→ **Passage for review**

Dear Timo,
thank you very much for your answer and for the wonderful DOVECOT project.
Can you please tell us where is the code that moves the index record for the specified email, so that we can perhaps provide a manually updated list of users, that we want dovecot to update also.
This would be a custom code modification which we would need to keep-up-to-date, and we could also publish it if anyone would be interested. We are supporting companies up to 10 users, so this minor change would not be a problem to maintain. i.e. we could have a list of users in the main departmental public folder who's index would also be updated once an email in the underlining folder structure changes folder.
We are also a software company and would be very interested in investing to get to know more for the dovecot project.
Thank you in advance for your support,
Panos.
On 8/5/2015 18:42, Timo Sirainen wrote:
On 08 May 2015, at 18:24, Panayiotis Fafakos <pfaf@wisdomsoftware.net> wrote:
Do we have a way to keep the user \Seen flags in public folders when an email is moved in another folder?
Sample test to reproduce: Step a - UserA and UserB have both read the email in PublicFolderA. Step b - UserA moves the email to PublicFolderB. UserA still sees the email as read (with the \Seen flag), this is expected behaviour and we are ok with this. Step c - UserB sees the email in PublicFolderB as an unread message!? He is puzzled since he has already read this message and asks why this is happening. Can we correct this behaviour? No, there's no way to fix this without major changes to how Dovecot works.

→ **Available data**
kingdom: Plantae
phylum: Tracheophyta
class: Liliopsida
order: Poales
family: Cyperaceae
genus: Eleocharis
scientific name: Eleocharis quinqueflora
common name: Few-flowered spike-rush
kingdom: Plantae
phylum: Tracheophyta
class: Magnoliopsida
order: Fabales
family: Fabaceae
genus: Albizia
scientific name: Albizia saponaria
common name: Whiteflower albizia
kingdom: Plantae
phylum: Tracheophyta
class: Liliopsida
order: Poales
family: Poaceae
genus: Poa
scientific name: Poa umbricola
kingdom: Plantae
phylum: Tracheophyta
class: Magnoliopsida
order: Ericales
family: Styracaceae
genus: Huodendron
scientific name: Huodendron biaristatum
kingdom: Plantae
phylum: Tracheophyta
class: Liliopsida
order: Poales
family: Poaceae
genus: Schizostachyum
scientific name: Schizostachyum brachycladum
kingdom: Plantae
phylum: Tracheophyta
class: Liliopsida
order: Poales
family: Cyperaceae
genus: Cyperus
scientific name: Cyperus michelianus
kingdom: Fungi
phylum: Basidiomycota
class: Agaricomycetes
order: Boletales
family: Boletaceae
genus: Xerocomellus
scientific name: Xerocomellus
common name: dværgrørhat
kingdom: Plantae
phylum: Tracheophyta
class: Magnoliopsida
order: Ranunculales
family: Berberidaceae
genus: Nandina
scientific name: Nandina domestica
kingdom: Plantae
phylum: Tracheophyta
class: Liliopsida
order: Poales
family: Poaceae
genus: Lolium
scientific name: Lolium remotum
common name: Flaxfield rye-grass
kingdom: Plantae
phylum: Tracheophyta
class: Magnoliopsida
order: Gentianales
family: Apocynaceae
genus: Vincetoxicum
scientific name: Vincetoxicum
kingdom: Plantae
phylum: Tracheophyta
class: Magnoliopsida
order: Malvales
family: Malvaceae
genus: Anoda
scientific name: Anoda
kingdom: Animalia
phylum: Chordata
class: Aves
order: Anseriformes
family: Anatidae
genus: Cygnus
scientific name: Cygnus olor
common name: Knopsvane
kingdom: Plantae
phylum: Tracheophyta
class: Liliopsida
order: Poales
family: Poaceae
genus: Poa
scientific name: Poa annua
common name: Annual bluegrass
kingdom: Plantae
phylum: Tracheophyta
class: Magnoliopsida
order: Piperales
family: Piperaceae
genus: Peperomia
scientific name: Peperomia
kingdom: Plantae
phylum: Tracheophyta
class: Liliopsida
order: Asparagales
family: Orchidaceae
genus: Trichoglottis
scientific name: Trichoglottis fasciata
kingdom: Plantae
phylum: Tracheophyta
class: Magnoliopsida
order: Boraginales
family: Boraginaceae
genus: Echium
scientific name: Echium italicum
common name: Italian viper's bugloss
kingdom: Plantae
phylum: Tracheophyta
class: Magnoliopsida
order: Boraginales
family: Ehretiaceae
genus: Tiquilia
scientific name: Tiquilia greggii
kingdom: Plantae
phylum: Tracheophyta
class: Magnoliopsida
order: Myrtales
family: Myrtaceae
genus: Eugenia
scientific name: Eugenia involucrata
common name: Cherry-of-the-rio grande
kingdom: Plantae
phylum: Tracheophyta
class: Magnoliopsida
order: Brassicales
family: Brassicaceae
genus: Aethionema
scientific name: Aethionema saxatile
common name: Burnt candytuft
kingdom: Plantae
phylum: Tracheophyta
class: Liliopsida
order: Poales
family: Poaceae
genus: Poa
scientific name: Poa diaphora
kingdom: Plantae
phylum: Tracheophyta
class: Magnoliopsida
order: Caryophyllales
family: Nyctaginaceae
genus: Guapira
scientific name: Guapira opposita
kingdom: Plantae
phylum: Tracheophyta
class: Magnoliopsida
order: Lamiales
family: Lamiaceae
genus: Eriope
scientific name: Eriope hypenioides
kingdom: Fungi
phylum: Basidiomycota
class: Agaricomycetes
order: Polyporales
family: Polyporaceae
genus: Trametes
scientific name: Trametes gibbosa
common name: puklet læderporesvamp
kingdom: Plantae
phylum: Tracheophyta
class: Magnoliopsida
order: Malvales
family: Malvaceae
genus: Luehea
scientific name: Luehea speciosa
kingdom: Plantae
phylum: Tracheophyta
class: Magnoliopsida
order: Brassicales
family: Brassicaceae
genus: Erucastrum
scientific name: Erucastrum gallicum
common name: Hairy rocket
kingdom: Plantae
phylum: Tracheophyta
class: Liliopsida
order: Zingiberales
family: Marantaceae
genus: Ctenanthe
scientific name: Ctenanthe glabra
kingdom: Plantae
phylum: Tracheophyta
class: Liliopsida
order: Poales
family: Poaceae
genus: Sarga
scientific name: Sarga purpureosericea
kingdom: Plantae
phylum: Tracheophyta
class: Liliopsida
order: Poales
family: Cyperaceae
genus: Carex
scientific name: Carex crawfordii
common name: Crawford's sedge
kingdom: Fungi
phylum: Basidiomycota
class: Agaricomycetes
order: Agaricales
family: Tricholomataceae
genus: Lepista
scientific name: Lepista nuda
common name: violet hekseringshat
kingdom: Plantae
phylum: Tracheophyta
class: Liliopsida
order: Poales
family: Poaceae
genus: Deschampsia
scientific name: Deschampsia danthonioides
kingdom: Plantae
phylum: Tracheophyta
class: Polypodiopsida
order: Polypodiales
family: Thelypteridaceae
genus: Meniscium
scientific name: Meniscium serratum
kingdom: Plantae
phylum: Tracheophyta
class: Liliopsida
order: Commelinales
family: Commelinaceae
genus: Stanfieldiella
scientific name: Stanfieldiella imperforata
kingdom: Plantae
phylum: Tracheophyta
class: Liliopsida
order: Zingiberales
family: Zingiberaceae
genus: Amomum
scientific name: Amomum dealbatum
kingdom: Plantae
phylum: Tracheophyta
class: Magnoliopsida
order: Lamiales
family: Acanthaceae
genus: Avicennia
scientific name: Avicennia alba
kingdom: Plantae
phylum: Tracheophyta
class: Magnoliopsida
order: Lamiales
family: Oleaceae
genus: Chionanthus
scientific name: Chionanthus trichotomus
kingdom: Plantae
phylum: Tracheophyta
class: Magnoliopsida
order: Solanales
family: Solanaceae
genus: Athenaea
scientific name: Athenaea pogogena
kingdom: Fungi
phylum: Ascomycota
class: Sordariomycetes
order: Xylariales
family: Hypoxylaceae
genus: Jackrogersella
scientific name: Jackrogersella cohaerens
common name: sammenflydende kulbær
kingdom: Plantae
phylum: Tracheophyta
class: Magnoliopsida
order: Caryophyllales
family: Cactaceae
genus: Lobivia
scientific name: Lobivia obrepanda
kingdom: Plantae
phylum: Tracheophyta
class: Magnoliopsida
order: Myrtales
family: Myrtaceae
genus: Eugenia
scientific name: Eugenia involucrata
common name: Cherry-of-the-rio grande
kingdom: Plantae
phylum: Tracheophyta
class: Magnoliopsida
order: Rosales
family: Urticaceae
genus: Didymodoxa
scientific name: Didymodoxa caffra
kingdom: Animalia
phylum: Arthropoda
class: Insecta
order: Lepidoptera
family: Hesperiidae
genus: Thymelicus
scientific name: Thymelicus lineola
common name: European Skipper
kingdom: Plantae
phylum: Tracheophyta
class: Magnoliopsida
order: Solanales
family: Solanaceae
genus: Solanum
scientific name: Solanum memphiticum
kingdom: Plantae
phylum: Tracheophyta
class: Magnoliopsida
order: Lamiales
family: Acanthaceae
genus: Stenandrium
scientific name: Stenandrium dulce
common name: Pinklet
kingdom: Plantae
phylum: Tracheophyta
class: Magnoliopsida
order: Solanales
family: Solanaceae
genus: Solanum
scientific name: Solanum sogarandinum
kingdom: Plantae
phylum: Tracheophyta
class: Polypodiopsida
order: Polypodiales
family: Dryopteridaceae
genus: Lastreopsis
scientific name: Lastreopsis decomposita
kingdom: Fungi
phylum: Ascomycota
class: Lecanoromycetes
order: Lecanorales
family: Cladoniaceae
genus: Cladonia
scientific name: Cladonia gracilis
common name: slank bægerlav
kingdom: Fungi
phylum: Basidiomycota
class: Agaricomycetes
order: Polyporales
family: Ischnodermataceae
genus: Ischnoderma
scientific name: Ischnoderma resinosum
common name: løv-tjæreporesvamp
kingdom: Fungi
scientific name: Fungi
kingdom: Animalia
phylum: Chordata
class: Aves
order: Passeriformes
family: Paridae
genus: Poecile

→ **Work instruction**
Write out the mailing-list message from "Thank you in" to "how Dovecot works.", switching "PublicFolderB" to "SharedFolderB" throughout that span. The entries come from a source separate from the mailing-list message.

→ **Output below**
Thank you in advance for your support,
Panos.
On 8/5/2015 18:42, Timo Sirainen wrote:
On 08 May 2015, at 18:24, Panayiotis Fafakos <pfaf@wisdomsoftware.net> wrote:
Do we have a way to keep the user \Seen flags in public folders when an email is moved in another folder?
Sample test to reproduce: Step a - UserA and UserB have both read the email in PublicFolderA. Step b - UserA moves the email to SharedFolderB. UserA still sees the email as read (with the \Seen flag), this is expected behaviour and we are ok with this. Step c - UserB sees the email in SharedFolderB as an unread message!? He is puzzled since he has already read this message and asks why this is happening. Can we correct this behaviour? No, there's no way to fix this without major changes to how Dovecot works.